The Australian National University has launched an investigation into an essay farm selling completed assignments to Chinese students in Canberra.
Concerns about the cheating service were raised by former students who believed someone within the university community was exploiting international students for profit.
ANU deputy vice-chancellor, professor Marnie Hughes-Warrington, said any student caught using the service would face disciplinary action and possible expulsion.
The company, Assignment King, advertises its services in Mandarin on a community website and promises to deliver original assignments that cannot be detected by anti-plagiarism software.
The service claims to have 250 writers who have graduated from top Australian universities, including The University of Melbourne, The University of Sydney and The University of Queensland.
Last year, 51 ANU students faced disciplinary action after being caught cheating, plagiarising or using a service similar to Assignment King.
"Students thinking of using these websites should think twice," professor Hughes-Warrington said.
"Those who get caught cheating risk disciplinary action, the most serious of which is expulsion from the university. It just isn't worth the risk."
The professor said only a tiny minority of 20,000 enrolled students at the ANU were caught cheating or deliberately plagiarising.
"We are proud of the quality of our students who work hard to get into ANU and to graduate," she said.
Last year, a Fairfax Media investigation revealed thousands of university students were paying up to $1000 for assignments completed by the Sydney-based company MyMaster, which has since closed.
MyMaster produced thousands of university assignments and earned hundreds of thousands of dollars after launching in May 2012.
In 2014, the University of Canberra investigated 420 reports of plagiarism with 391 cases confirmed.
Those caught cheating failed the subject and were expelled on second offence.

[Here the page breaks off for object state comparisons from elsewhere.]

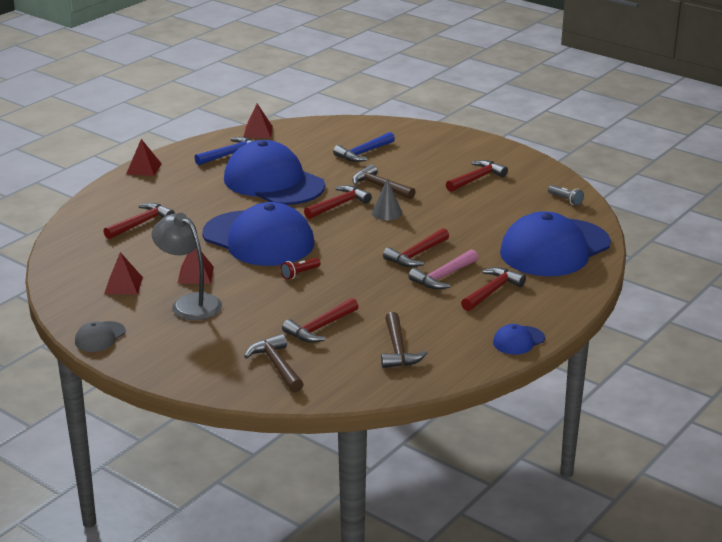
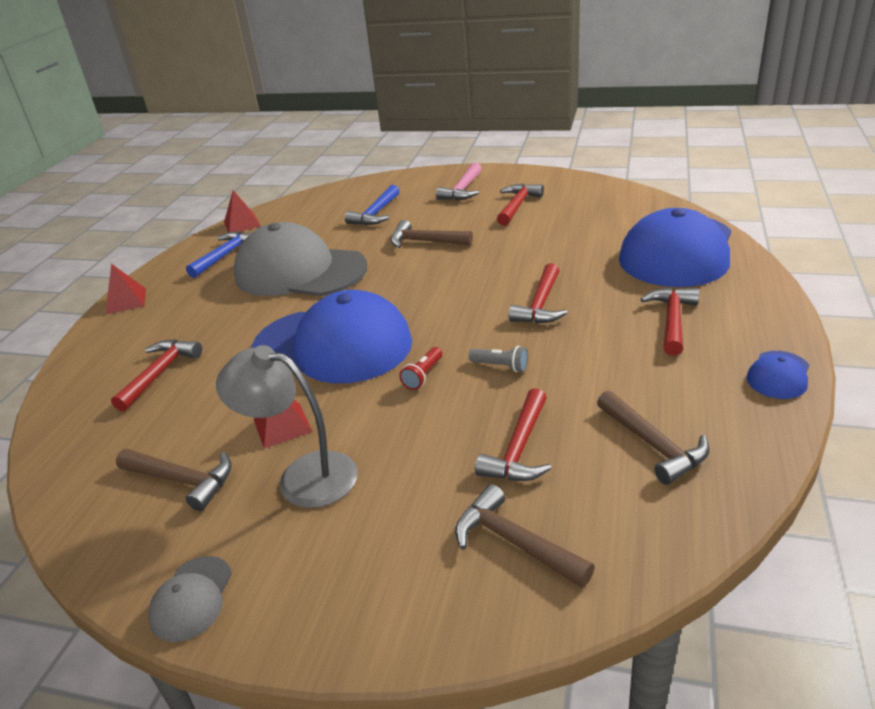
camera: 20 degrees left, 5 degrees up
(123, 285) = (183, 480): red pyramid -> brown hammer
(273, 182) = (300, 271): blue cap -> grey cap
(339, 205) = (397, 274): red hammer -> none
(387, 213) = (459, 267): grey cone -> none
(443, 277) = (598, 321): pink hammer -> pink hammer (462, 190)
(565, 200) = (626, 201): grey flashlight -> grey flashlight (501, 366)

The university responded to 173 cases of academic misconduct a year earlier, with the majority of cases involving plagiarism.
The University of Canberra uses the Urkund anti-plagiarism program to search for similarities in published work online and assignments submitted by other students.
ANU uses the more popular Turnitin program, which also used by the University of Melbourne and other group of eight universities.
The Canberra contact for Assignment King declined to comment on this story.